MULLED HOT CHOCOLATE - recipe @olivemagazine
- 300ml red wine
- 1 cinnamon stick
- 2 star anise
- 4 cloves
- 6 allspice berries
- 2 tbsp demerara sugar
- 500ml whole milk
- 150g dark chocolate chips or dark chocolate
Pour the red wine into a pan and add the cinnamon stick, star anise, cloves, allspice berries and demerara sugar. Heat gently and simmer for 10 minutes.
In a separate pan, heat the milk, then gradually whisk in the dark chocolate. Strain the red wine into the chocolate pan and stir.
Serve in small glasses or cups with extra cinnamon stick stirrers.
LIQUID GOLD TAHINI HOT CHOCOLATE - recipe @bromabakery
- 1 1/2 cups whole milk
- 1/2 cup tahini
- 2–3 tablespoons honey, to taste
- 1/2 teaspoon vanilla extract
- 1/2 teaspoon espresso powder
- 1/8 teaspoon cinnamon
- 1/8 teaspoon salt
- 8 ounces bittersweet chocolate, roughly chopped
- whipped cream, for topping
- sesame seeds, for topping
In a small saucepan over low heat, whisk together the milk, tahini, honey (starting with 2 tablespoons), vanilla extract, espresso powder, cinnamon, and salt. Heat until the milk is just shy of scalding, then remove from heat and add in chopped chocolate.

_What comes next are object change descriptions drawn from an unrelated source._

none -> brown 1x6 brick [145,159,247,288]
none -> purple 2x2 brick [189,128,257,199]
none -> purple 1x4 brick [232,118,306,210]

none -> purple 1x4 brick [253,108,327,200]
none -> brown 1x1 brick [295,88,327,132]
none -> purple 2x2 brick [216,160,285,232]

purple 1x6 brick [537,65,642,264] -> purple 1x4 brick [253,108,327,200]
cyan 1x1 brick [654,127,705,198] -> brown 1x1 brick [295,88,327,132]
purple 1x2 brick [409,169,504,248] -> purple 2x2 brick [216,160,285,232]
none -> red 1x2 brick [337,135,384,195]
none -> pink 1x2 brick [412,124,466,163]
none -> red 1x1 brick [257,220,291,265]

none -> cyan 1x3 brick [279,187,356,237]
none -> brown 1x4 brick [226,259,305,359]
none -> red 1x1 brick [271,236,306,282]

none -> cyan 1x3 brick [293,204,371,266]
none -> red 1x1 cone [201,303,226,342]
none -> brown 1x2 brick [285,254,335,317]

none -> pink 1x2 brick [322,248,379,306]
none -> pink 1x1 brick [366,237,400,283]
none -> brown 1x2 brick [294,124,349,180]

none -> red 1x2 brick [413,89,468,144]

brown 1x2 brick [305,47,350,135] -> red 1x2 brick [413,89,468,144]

Allow to sit for 5 minutes before whisking together. At that point, the chocolate should be fully melted, but if it isn’t, place back on heat for 1 minute. If you like your hot chocolate sweeter, taste and add another tablespoon honey.

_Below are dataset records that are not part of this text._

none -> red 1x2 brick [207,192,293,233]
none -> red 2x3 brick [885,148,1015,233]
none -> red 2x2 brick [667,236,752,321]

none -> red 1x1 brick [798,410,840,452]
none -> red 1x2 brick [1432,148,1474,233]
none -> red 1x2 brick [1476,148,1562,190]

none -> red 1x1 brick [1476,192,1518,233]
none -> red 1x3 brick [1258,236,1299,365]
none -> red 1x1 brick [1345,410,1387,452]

Pour tahini hot chocolate into small mugs. Top with whipped cream and sesame seeds and serve!
VEGAN MEXICAN HOT CHOCOLATE - recipe @ambitiouskitchen
- 1 3/4 cups unsweetened vanilla almond milk
- ½ cup light coconut milk (from the can)

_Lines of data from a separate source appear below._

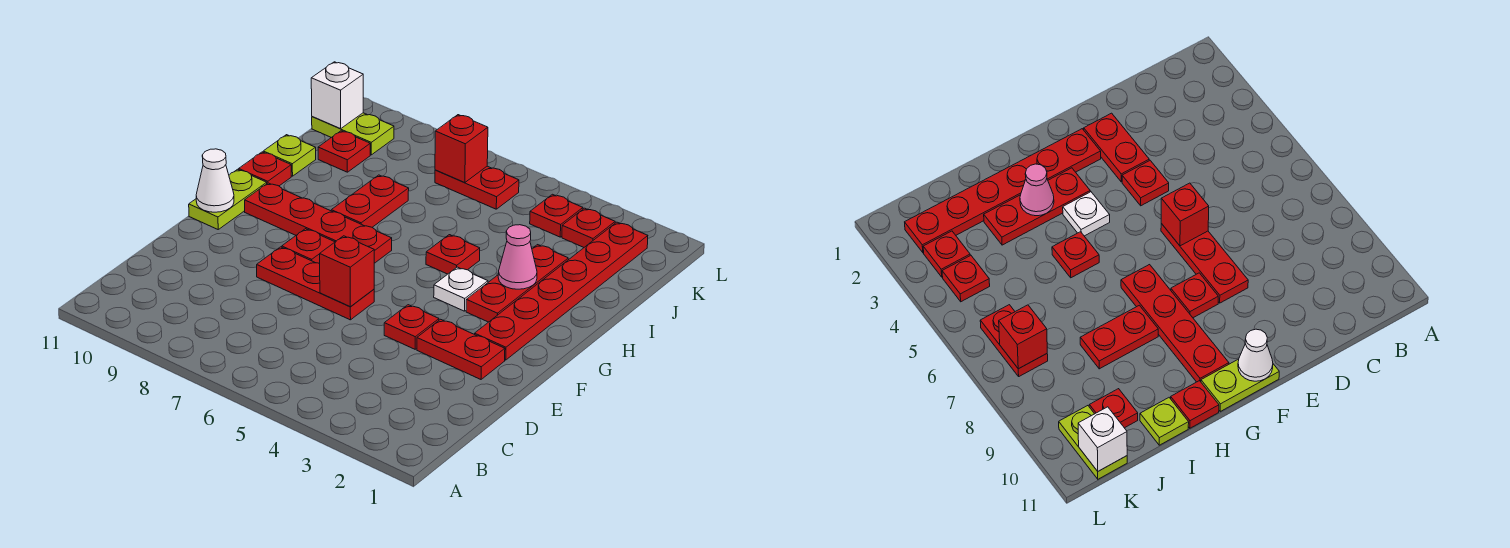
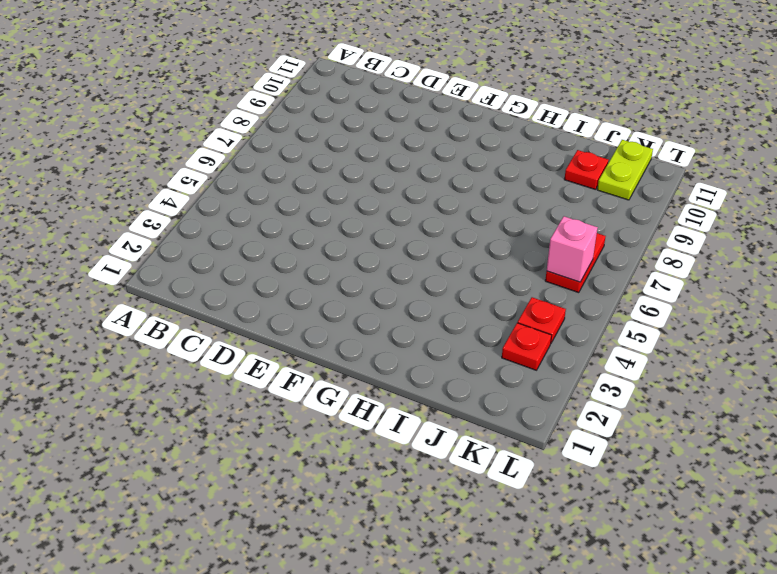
pink 1x1 brick [547,216,598,282] -> none
none -> red 1x2 plate [417,319,505,379]
none -> red 1x1 plate [384,305,439,349]
none -> red 1x3 plate [257,247,374,320]

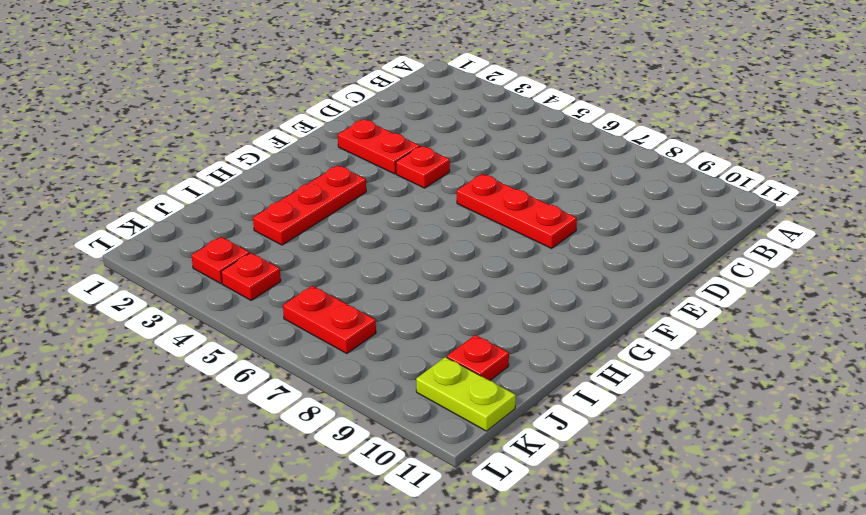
none -> red 1x6 plate [475,222,648,360]
none -> red 1x1 plate [282,229,334,263]
none -> lime 1x2 plate [189,169,267,229]

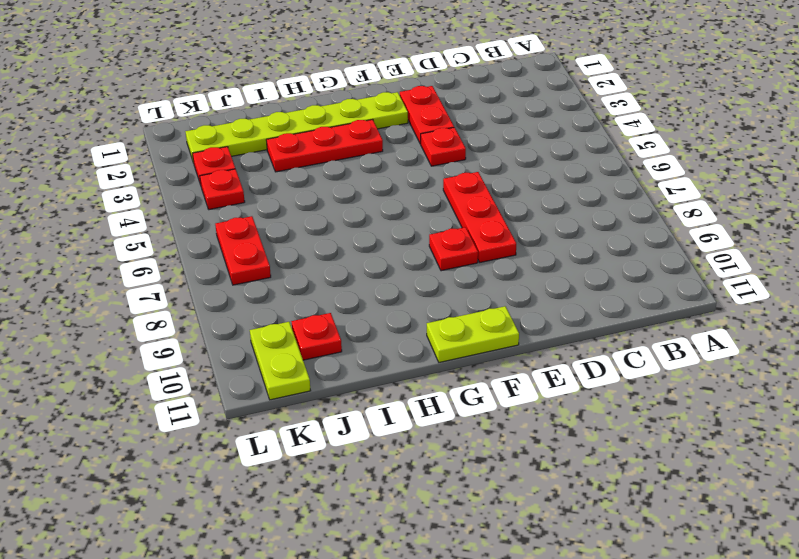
lime 1x6 plate [185,92,408,160] -> red 1x6 plate [475,222,648,360]
none -> white 1x1 plate [434,267,488,311]
none -> red 1x4 plate [245,183,392,263]
none -> red 1x1 plate [426,235,480,274]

- 1.5 oz dairy free dark chocolate bar, broken into pieces
- 1-2 tablespoons unsweetened cocoa powder, depending on your preference
- 1 teaspoon McCormick ground cinnamon
- ¼ teaspoon McCormick ground red cayenne pepper
- Pinch of salt
- 1 tablespoon coconut sugar
In a small pot, add coconut milk, almond milk, chocolate bar pieces, cocoa powder, cinnamon, cayenne pepper, salt and coconut sugar. Whisk together and bring ingredients to a simmer, then reduce heat to low and simmer for 3-5 minutes to reduce the mixture a bit; stirring occasionally.
Pour into 2 small mugs, then sprinkle with a little ground cinnamon on top, or add a cinnamon stick.